Recently, Beth visited the Sisters of Loretto Motherhouse in Kentucky. She brought home an interesting book, Hidden in the Same Mystery: Thomas Merton and Loretto, by Bonnie Thurston (general editor) and Sr. Mary Swain, SL (Loretto editor), published by Fons Vitae in 2011.  As stated in the forwards and introduction, Merton traveled the short distance to Loretto several times during the 1960s to give classes and retreats.  The title comes from Merton’s own essay about the 150th anniversity of the founding of the Loretto Community: “We are not only neighbors in a valley that is still lonely, but we are equally the children of exile and of revolution. Perhaps this is a good reason why we are both hidden in the same mystery of Our Lady’s Sorrow and Solitude in the Lord’s Passion” (p. 3).

Anyone, like me, comparatively unfamiliar with Loretto’s story might jump over the forwards (but read those later) and begin with the introduction, where we get the story of Sr. Mary Luke Tobin (1908-2006).  She was superior general of the Sisters of Loretto from 1958 till 1970, an official American woman auditor at Vatican II, and was an “inside source” for Merton about the council as it was taking place.  Among her many activities she was also a social activist, a promoter of Buddhist-Christian dialogue, and a long-time teacher and lecturer. Going back to the book’s forwards, we get a good sense of the friendship and correspondence between Merton and Tobin.  One footnote (p 6) speculates how Tobin’s friendship might have helped Merton when he was struggling with feelings for a young Louisville nurse (by now a well known story, discussed in Mott’s bio), but Tobin was not at the Motherhouse the day Merton sought her out. Mott’s biography (p. 410) confirms that “the atmosphere at the convent delighted him, and he had come to find in Mother Luke a kindred spirit.”

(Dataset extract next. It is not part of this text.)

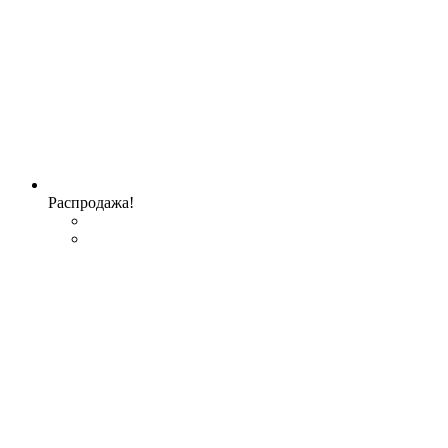
Распродажа!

Hidden in the Same Mystery collects Merton’s writings and talks at Loretto, and some of Sr. Tobin’s remarks and writings.  The writings give a good view of Merton’s ideas about prayer, contemplation, and service, plus Tobin’s own view of Merton’s spiritual development and struggles.  Merton’s 1963 talk to novices and postulants detail some of his principles on prayer and cautions how one can be mislead by “impractical ideals” of prayer.  His essay for the 1962 sesquicentennial gives an interesting overview of the order’s history.  Tobin’s two essays about Merton’s ideas of prayer helpfully discusses the way Merton continued to grow and develop in his theology.  The several editorial updates set the talks and essays in context, and the book includes photographs of Loretto and the sisters. I enjoyed a photo of Tobin, demonstrating at a Denver church for equality of women, and holding a sign that reads "I am a woman survivor of the Catholic Church."

1 comment:

  1. The devil has infiltrated some convents of America and I thank God that I was spared the trauma of the feminist movment. I was a postulate at Loretto in 1951. A wonderful experience that has shaped my life as a woman and mother. I used to be very proud of my time at Loretto until a friend of mine who has been a sister for 50 years said "you were a postulant at Loretto in Kentucky Oh my"? She informed me of the changes that took place after I left. I was sickened. I pray for Loretto that the feminist will come to their senses. I have been married for many years now.
    God's plans are the best and as very sad. The Catholic Church has got a black eye because of the behavior of many sisters. I no longer want to be associated with the sisters that I once was so proud to be a member.